• **Directions**
Extract, unchanged, every line of the rows below from the first line down to the one containing "genus: Salix", with both included.

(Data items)
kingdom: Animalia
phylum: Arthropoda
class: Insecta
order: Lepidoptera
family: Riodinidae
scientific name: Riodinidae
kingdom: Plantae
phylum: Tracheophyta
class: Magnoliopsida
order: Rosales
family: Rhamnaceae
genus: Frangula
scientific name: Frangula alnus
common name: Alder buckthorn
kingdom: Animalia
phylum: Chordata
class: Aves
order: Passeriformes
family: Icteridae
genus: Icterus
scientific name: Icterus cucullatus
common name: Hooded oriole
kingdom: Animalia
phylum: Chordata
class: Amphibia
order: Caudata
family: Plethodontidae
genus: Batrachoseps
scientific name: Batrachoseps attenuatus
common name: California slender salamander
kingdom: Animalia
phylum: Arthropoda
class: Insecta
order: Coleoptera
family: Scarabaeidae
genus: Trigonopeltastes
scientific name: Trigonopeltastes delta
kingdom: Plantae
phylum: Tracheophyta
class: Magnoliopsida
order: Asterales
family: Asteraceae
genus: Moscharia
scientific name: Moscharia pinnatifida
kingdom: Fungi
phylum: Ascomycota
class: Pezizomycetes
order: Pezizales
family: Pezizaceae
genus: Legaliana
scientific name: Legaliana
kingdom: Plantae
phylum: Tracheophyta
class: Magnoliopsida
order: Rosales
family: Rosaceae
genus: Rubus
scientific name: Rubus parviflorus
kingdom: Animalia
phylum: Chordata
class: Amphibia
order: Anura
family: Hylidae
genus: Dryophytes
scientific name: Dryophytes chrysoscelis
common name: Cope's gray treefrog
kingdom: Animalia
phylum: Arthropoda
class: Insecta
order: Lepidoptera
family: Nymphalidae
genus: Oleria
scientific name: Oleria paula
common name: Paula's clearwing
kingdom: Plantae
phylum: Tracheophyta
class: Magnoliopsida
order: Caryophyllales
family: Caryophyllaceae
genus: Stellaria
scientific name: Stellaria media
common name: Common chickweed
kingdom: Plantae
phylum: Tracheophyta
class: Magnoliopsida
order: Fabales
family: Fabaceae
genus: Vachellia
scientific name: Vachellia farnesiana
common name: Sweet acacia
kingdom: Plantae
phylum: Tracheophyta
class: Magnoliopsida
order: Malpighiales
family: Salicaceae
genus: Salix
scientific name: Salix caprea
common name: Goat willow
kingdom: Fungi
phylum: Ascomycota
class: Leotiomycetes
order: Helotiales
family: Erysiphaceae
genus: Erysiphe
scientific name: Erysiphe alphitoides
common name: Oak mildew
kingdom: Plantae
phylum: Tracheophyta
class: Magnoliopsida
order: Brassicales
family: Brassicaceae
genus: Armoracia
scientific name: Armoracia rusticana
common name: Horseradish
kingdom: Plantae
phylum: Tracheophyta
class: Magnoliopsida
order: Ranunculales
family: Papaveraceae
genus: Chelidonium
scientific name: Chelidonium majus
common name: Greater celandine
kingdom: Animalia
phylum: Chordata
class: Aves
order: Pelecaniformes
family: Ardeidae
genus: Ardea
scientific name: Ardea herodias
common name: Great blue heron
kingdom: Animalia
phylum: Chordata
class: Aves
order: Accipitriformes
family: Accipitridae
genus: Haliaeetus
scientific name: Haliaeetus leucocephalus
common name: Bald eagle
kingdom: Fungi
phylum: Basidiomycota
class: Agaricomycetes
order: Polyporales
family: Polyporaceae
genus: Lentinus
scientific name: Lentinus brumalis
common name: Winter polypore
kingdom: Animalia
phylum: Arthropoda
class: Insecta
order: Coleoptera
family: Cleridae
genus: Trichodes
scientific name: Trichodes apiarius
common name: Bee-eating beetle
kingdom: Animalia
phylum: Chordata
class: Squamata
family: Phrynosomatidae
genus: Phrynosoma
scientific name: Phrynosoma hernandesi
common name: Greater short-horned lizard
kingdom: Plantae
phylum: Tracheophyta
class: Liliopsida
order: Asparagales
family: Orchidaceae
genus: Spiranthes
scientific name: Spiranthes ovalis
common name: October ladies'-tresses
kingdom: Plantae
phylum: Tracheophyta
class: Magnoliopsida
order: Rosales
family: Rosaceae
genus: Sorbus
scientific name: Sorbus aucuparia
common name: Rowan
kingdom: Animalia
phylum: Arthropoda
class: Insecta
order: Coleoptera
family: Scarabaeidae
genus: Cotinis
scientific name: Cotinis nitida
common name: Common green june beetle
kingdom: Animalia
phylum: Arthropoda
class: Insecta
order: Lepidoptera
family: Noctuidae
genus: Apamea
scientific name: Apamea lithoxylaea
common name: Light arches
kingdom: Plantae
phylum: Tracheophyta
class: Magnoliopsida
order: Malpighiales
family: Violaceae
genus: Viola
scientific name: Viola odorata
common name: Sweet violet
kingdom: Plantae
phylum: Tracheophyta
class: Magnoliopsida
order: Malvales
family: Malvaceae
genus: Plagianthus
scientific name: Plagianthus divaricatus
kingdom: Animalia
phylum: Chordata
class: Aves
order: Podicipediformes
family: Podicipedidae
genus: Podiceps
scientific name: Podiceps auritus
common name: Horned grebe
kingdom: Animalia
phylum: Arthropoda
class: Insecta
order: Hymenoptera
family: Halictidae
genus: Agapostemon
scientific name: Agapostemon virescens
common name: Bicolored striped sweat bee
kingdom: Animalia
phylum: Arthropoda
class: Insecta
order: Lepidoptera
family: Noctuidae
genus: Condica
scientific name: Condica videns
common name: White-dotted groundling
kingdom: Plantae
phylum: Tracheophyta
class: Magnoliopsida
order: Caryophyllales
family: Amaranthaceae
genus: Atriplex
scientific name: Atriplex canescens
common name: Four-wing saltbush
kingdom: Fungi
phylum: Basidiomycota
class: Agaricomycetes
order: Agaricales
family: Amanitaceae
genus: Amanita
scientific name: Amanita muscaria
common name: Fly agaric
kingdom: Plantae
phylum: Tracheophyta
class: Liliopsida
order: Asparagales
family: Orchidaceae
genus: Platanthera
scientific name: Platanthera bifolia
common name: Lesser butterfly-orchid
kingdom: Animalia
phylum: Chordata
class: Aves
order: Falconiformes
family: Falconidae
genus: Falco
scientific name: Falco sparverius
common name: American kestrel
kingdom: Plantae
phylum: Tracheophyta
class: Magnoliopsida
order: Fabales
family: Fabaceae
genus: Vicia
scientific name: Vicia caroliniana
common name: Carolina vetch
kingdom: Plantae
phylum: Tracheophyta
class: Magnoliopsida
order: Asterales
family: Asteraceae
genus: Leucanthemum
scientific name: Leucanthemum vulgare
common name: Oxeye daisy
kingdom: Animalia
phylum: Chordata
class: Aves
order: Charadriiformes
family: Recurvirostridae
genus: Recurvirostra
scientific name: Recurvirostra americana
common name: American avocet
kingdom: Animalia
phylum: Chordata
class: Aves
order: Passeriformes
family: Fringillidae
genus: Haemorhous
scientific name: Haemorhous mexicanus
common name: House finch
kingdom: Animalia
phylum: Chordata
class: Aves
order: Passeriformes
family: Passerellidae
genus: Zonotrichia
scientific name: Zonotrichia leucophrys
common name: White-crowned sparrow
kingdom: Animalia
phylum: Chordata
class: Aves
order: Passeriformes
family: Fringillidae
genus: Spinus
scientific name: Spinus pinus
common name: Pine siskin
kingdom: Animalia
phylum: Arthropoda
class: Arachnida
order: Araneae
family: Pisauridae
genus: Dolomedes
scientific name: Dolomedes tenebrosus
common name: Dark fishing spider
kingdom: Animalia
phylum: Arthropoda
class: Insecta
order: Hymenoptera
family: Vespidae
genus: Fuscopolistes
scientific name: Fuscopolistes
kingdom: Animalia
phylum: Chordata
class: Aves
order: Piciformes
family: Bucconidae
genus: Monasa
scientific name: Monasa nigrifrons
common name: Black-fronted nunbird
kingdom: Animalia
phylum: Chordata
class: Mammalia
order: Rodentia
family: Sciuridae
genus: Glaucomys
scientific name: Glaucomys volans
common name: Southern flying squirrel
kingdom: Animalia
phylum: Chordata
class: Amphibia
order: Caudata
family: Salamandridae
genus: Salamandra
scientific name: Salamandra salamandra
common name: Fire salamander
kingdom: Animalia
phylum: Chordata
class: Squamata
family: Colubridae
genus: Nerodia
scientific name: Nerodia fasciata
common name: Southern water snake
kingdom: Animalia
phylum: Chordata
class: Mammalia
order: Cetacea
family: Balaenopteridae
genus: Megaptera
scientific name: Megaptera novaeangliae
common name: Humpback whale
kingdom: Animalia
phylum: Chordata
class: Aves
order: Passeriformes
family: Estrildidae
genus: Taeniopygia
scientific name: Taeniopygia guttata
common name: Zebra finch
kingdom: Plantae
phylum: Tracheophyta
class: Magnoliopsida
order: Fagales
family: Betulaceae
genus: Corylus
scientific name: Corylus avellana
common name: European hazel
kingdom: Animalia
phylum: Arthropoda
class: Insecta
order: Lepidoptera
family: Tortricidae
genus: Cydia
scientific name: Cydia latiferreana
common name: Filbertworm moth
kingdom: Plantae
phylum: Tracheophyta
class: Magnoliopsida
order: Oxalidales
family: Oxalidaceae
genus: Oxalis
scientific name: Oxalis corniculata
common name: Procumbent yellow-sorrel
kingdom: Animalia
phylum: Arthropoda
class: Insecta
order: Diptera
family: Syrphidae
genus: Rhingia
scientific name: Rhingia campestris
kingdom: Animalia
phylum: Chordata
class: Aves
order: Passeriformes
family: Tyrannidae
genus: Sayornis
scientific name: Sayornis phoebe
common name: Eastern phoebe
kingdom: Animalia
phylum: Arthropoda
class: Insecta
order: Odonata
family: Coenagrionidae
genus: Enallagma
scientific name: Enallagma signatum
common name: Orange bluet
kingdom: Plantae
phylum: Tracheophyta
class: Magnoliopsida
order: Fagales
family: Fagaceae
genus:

• **The answer**
kingdom: Animalia
phylum: Arthropoda
class: Insecta
order: Lepidoptera
family: Riodinidae
scientific name: Riodinidae
kingdom: Plantae
phylum: Tracheophyta
class: Magnoliopsida
order: Rosales
family: Rhamnaceae
genus: Frangula
scientific name: Frangula alnus
common name: Alder buckthorn
kingdom: Animalia
phylum: Chordata
class: Aves
order: Passeriformes
family: Icteridae
genus: Icterus
scientific name: Icterus cucullatus
common name: Hooded oriole
kingdom: Animalia
phylum: Chordata
class: Amphibia
order: Caudata
family: Plethodontidae
genus: Batrachoseps
scientific name: Batrachoseps attenuatus
common name: California slender salamander
kingdom: Animalia
phylum: Arthropoda
class: Insecta
order: Coleoptera
family: Scarabaeidae
genus: Trigonopeltastes
scientific name: Trigonopeltastes delta
kingdom: Plantae
phylum: Tracheophyta
class: Magnoliopsida
order: Asterales
family: Asteraceae
genus: Moscharia
scientific name: Moscharia pinnatifida
kingdom: Fungi
phylum: Ascomycota
class: Pezizomycetes
order: Pezizales
family: Pezizaceae
genus: Legaliana
scientific name: Legaliana
kingdom: Plantae
phylum: Tracheophyta
class: Magnoliopsida
order: Rosales
family: Rosaceae
genus: Rubus
scientific name: Rubus parviflorus
kingdom: Animalia
phylum: Chordata
class: Amphibia
order: Anura
family: Hylidae
genus: Dryophytes
scientific name: Dryophytes chrysoscelis
common name: Cope's gray treefrog
kingdom: Animalia
phylum: Arthropoda
class: Insecta
order: Lepidoptera
family: Nymphalidae
genus: Oleria
scientific name: Oleria paula
common name: Paula's clearwing
kingdom: Plantae
phylum: Tracheophyta
class: Magnoliopsida
order: Caryophyllales
family: Caryophyllaceae
genus: Stellaria
scientific name: Stellaria media
common name: Common chickweed
kingdom: Plantae
phylum: Tracheophyta
class: Magnoliopsida
order: Fabales
family: Fabaceae
genus: Vachellia
scientific name: Vachellia farnesiana
common name: Sweet acacia
kingdom: Plantae
phylum: Tracheophyta
class: Magnoliopsida
order: Malpighiales
family: Salicaceae
genus: Salix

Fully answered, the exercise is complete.